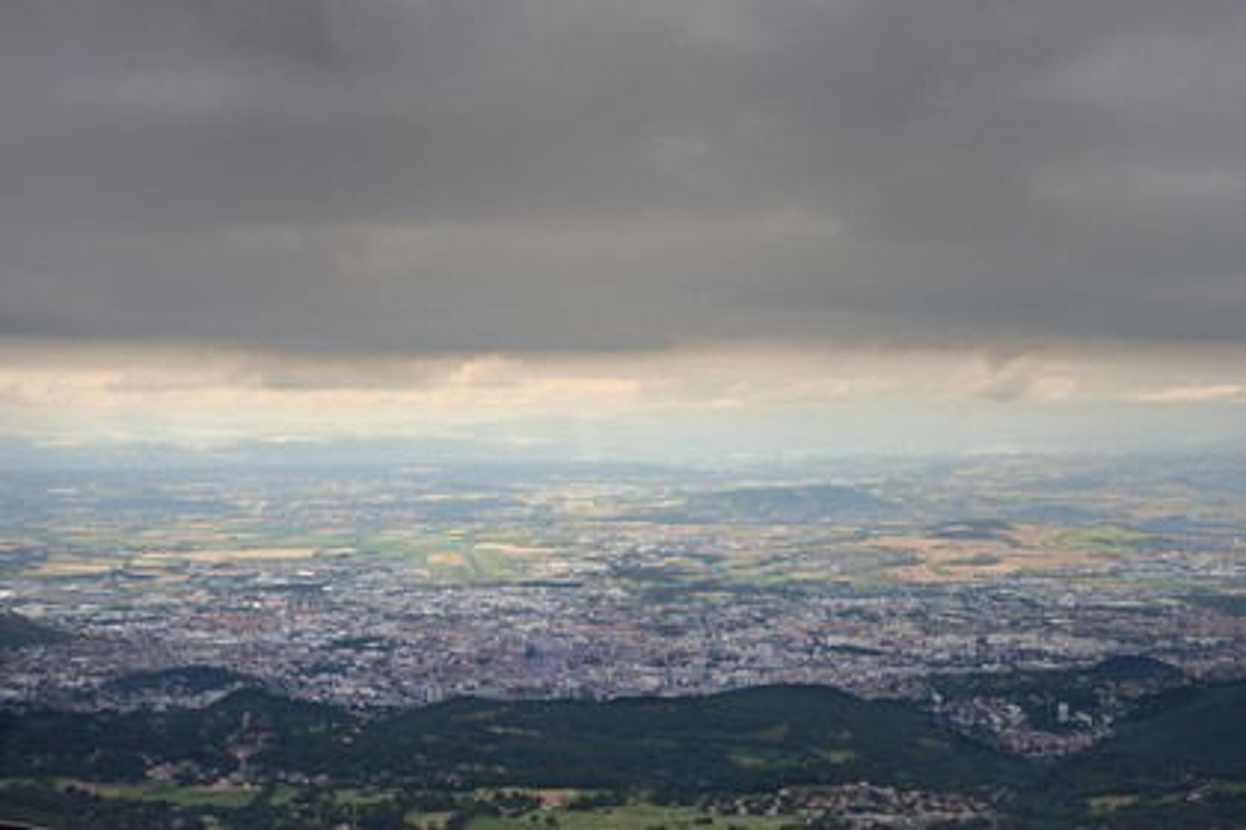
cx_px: 623
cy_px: 415
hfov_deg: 28.8
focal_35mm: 70
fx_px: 2423
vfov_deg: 19.5
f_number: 7.1
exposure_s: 1/500
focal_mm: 70
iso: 400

What you should do:
Print the material above once more, exactly. No pictures belong in it.

Result of the exercise:
cx_px: 623
cy_px: 415
hfov_deg: 28.8
focal_35mm: 70
fx_px: 2423
vfov_deg: 19.5
f_number: 7.1
exposure_s: 1/500
focal_mm: 70
iso: 400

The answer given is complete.